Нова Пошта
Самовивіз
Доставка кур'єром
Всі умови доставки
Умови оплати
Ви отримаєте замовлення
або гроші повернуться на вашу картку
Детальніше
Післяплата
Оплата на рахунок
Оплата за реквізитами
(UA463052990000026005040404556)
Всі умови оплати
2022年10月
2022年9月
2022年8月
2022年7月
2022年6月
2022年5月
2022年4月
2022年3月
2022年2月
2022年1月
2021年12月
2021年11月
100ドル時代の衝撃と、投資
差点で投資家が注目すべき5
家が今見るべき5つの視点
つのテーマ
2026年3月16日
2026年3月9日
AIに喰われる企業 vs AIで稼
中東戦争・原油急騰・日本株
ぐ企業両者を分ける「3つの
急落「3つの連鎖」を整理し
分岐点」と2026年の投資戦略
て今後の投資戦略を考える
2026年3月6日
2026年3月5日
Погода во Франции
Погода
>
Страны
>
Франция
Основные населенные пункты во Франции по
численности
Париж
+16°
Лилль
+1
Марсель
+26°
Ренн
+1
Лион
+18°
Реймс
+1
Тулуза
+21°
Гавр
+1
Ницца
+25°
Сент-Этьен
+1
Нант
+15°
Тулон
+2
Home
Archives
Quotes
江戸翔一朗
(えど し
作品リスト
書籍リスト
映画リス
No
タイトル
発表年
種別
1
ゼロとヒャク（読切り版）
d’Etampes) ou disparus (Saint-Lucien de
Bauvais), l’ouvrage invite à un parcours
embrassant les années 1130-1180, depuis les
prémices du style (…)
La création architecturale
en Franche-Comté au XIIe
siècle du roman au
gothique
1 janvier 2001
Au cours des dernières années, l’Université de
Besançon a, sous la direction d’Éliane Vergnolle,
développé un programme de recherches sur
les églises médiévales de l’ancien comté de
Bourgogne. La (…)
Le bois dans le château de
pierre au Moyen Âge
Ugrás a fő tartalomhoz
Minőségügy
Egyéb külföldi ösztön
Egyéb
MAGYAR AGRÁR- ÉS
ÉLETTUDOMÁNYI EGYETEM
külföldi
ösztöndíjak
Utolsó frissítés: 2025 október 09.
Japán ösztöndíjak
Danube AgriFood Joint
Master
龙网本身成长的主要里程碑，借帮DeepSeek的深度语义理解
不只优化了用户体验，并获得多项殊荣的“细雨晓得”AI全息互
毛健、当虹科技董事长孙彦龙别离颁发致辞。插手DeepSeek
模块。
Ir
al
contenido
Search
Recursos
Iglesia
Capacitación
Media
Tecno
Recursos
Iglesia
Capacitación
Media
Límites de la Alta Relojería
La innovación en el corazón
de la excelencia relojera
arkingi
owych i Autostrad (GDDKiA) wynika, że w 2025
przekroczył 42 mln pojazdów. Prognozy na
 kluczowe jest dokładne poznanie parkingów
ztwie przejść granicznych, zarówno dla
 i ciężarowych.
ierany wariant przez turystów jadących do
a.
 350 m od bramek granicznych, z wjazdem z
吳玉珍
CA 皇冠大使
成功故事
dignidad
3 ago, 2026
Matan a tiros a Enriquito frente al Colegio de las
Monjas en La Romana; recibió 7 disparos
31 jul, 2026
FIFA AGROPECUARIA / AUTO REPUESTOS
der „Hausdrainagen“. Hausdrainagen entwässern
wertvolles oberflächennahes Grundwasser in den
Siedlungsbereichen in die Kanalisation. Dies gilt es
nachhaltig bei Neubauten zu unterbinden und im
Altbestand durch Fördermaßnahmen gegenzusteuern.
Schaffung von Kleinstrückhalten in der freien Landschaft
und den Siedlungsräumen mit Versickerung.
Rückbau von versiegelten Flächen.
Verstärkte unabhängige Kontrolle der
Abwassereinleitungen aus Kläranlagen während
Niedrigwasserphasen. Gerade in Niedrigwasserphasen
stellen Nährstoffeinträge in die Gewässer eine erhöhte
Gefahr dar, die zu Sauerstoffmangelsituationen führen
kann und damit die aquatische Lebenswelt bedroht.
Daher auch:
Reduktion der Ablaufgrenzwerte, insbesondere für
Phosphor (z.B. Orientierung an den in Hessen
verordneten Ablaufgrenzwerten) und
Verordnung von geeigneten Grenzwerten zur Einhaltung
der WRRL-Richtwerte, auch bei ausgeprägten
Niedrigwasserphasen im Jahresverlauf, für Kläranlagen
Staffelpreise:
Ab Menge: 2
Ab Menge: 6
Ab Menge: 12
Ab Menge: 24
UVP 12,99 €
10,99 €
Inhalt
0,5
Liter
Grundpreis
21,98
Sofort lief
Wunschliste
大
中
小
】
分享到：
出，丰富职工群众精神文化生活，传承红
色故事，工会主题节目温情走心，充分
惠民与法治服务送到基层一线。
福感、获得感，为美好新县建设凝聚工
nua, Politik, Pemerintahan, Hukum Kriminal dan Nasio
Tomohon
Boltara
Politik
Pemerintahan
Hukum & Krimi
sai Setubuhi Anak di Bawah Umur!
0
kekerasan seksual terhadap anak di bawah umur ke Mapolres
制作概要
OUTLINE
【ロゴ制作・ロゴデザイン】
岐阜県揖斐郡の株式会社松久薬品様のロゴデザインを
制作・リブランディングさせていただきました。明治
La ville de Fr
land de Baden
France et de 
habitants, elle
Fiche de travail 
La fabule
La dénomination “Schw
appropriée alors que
────────────────────
What the exercise needs is every record again, word for word.

- [RESULT FOR THIS EXERCISE]:
Нова Пошта
Самовивіз
Доставка кур'єром
Всі умови доставки
Умови оплати
Ви отримаєте замовлення
або гроші повернуться на вашу картку
Детальніше
Післяплата
Оплата на рахунок
Оплата за реквізитами
(UA463052990000026005040404556)
Всі умови оплати
2022年10月
2022年9月
2022年8月
2022年7月
2022年6月
2022年5月
2022年4月
2022年3月
2022年2月
2022年1月
2021年12月
2021年11月
100ドル時代の衝撃と、投資
差点で投資家が注目すべき5
家が今見るべき5つの視点
つのテーマ
2026年3月16日
2026年3月9日
AIに喰われる企業 vs AIで稼
中東戦争・原油急騰・日本株
ぐ企業両者を分ける「3つの
急落「3つの連鎖」を整理し
分岐点」と2026年の投資戦略
て今後の投資戦略を考える
2026年3月6日
2026年3月5日
Погода во Франции
Погода
>
Страны
>
Франция
Основные населенные пункты во Франции по
численности
Париж
+16°
Лилль
+1
Марсель
+26°
Ренн
+1
Лион
+18°
Реймс
+1
Тулуза
+21°
Гавр
+1
Ницца
+25°
Сент-Этьен
+1
Нант
+15°
Тулон
+2
Home
Archives
Quotes
江戸翔一朗
(えど し
作品リスト
書籍リスト
映画リス
No
タイトル
発表年
種別
1
ゼロとヒャク（読切り版）
d’Etampes) ou disparus (Saint-Lucien de
Bauvais), l’ouvrage invite à un parcours
embrassant les années 1130-1180, depuis les
prémices du style (…)
La création architecturale
en Franche-Comté au XIIe
siècle du roman au
gothique
1 janvier 2001
Au cours des dernières années, l’Université de
Besançon a, sous la direction d’Éliane Vergnolle,
développé un programme de recherches sur
les églises médiévales de l’ancien comté de
Bourgogne. La (…)
Le bois dans le château de
pierre au Moyen Âge
Ugrás a fő tartalomhoz
Minőségügy
Egyéb külföldi ösztön
Egyéb
MAGYAR AGRÁR- ÉS
ÉLETTUDOMÁNYI EGYETEM
külföldi
ösztöndíjak
Utolsó frissítés: 2025 október 09.
Japán ösztöndíjak
Danube AgriFood Joint
Master
龙网本身成长的主要里程碑，借帮DeepSeek的深度语义理解
不只优化了用户体验，并获得多项殊荣的“细雨晓得”AI全息互
毛健、当虹科技董事长孙彦龙别离颁发致辞。插手DeepSeek
模块。
Ir
al
contenido
Search
Recursos
Iglesia
Capacitación
Media
Tecno
Recursos
Iglesia
Capacitación
Media
Límites de la Alta Relojería
La innovación en el corazón
de la excelencia relojera
arkingi
owych i Autostrad (GDDKiA) wynika, że w 2025
przekroczył 42 mln pojazdów. Prognozy na
 kluczowe jest dokładne poznanie parkingów
ztwie przejść granicznych, zarówno dla
 i ciężarowych.
ierany wariant przez turystów jadących do
a.
 350 m od bramek granicznych, z wjazdem z
吳玉珍
CA 皇冠大使
成功故事
dignidad
3 ago, 2026
Matan a tiros a Enriquito frente al Colegio de las
Monjas en La Romana; recibió 7 disparos
31 jul, 2026
FIFA AGROPECUARIA / AUTO REPUESTOS
der „Hausdrainagen“. Hausdrainagen entwässern
wertvolles oberflächennahes Grundwasser in den
Siedlungsbereichen in die Kanalisation. Dies gilt es
nachhaltig bei Neubauten zu unterbinden und im
Altbestand durch Fördermaßnahmen gegenzusteuern.
Schaffung von Kleinstrückhalten in der freien Landschaft
und den Siedlungsräumen mit Versickerung.
Rückbau von versiegelten Flächen.
Verstärkte unabhängige Kontrolle der
Abwassereinleitungen aus Kläranlagen während
Niedrigwasserphasen. Gerade in Niedrigwasserphasen
stellen Nährstoffeinträge in die Gewässer eine erhöhte
Gefahr dar, die zu Sauerstoffmangelsituationen führen
kann und damit die aquatische Lebenswelt bedroht.
Daher auch:
Reduktion der Ablaufgrenzwerte, insbesondere für
Phosphor (z.B. Orientierung an den in Hessen
verordneten Ablaufgrenzwerten) und
Verordnung von geeigneten Grenzwerten zur Einhaltung
der WRRL-Richtwerte, auch bei ausgeprägten
Niedrigwasserphasen im Jahresverlauf, für Kläranlagen
Staffelpreise:
Ab Menge: 2
Ab Menge: 6
Ab Menge: 12
Ab Menge: 24
UVP 12,99 €
10,99 €
Inhalt
0,5
Liter
Grundpreis
21,98
Sofort lief
Wunschliste
大
中
小
】
分享到：
出，丰富职工群众精神文化生活，传承红
色故事，工会主题节目温情走心，充分
惠民与法治服务送到基层一线。
福感、获得感，为美好新县建设凝聚工
nua, Politik, Pemerintahan, Hukum Kriminal dan Nasio
Tomohon
Boltara
Politik
Pemerintahan
Hukum & Krimi
sai Setubuhi Anak di Bawah Umur!
0
kekerasan seksual terhadap anak di bawah umur ke Mapolres
制作概要
OUTLINE
【ロゴ制作・ロゴデザイン】
岐阜県揖斐郡の株式会社松久薬品様のロゴデザインを
制作・リブランディングさせていただきました。明治
La ville de Fr
land de Baden
France et de 
habitants, elle
Fiche de travail 
La fabule
La dénomination “Schw
appropriée alors que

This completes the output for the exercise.